» **WHAT IS NEEDED**
Scan the data below and give the number of lines that include the word "then", with no other words.

#### PROVIDED ENTRIES ####

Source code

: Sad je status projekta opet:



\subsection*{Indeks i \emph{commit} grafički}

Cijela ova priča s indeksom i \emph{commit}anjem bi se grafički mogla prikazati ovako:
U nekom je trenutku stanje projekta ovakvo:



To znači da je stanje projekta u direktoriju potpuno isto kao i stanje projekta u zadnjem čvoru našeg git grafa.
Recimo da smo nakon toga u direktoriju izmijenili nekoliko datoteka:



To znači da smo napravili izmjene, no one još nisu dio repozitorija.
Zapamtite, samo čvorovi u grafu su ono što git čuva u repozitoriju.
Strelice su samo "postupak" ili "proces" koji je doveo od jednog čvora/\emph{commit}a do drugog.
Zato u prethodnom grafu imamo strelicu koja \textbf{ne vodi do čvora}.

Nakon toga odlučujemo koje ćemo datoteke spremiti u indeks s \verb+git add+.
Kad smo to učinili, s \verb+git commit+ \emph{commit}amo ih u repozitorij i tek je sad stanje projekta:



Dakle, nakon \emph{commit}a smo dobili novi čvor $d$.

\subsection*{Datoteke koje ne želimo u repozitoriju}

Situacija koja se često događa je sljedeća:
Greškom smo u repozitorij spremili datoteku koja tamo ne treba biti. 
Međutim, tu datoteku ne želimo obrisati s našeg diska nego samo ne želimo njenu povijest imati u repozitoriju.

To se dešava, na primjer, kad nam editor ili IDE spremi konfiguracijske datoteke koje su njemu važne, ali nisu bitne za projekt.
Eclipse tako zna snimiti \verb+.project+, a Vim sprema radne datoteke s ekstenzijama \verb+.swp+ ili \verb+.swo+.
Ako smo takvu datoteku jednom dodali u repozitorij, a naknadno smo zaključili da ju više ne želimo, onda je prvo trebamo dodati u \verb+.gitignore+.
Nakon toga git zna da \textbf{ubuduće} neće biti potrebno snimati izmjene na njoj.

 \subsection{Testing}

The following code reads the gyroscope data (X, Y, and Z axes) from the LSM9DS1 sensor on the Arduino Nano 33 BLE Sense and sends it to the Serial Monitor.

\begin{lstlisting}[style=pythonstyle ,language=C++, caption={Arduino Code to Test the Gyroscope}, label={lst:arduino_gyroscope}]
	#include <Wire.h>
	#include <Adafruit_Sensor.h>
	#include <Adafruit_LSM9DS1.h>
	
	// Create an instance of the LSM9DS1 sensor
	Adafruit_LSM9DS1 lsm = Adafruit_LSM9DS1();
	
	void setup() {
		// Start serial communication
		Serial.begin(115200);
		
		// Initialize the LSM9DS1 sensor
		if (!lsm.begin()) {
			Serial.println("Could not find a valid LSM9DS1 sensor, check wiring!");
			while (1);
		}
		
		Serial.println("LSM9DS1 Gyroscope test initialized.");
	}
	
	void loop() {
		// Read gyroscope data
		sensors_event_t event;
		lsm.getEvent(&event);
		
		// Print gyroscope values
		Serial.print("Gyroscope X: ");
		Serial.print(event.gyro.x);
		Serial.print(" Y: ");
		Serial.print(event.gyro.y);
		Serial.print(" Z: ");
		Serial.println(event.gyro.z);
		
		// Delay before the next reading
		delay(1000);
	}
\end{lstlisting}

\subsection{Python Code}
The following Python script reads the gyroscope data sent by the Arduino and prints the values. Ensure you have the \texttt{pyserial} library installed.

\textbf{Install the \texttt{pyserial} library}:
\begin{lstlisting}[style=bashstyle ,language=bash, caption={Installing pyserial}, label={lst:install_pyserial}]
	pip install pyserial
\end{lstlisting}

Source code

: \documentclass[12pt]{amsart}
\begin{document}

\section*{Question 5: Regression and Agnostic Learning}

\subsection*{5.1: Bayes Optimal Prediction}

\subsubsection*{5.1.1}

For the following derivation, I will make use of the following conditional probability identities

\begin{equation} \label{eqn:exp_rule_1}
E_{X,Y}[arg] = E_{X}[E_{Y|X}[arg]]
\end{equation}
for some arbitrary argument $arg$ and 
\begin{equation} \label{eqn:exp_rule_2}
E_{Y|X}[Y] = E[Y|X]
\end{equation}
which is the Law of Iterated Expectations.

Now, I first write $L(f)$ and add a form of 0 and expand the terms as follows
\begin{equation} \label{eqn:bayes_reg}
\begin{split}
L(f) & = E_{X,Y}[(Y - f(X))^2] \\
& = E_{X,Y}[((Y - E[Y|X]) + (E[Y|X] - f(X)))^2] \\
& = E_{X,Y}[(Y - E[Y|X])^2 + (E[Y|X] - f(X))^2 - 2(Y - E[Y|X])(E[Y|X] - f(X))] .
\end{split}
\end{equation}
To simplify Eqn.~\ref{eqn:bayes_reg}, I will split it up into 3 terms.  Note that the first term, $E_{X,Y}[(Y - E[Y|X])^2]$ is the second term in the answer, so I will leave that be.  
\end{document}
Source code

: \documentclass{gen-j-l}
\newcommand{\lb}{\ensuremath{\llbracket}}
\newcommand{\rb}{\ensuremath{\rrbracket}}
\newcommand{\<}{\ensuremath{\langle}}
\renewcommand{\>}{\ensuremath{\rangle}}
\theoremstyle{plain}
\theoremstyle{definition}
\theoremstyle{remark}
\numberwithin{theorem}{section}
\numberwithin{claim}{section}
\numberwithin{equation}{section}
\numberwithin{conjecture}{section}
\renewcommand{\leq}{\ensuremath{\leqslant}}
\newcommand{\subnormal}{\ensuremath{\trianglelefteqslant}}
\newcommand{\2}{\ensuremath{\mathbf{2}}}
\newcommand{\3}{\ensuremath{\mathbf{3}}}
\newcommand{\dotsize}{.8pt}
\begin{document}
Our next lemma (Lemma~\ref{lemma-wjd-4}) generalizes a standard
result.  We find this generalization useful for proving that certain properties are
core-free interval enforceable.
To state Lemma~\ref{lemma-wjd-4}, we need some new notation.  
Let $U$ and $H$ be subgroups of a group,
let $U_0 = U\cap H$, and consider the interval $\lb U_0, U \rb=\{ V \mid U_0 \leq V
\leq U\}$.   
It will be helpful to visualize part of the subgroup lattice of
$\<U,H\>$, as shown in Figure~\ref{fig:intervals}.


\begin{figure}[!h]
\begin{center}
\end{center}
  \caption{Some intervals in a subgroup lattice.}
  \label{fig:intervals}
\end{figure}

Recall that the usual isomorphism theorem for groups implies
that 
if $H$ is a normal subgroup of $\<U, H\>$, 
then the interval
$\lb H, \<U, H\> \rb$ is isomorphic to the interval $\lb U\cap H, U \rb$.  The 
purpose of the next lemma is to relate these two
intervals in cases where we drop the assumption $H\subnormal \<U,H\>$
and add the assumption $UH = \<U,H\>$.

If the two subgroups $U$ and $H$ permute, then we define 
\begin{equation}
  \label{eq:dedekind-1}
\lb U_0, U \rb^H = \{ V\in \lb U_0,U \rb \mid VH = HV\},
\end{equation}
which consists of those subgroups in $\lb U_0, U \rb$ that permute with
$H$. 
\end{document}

####

» **SOLUTION TO THE PROBLEM**
2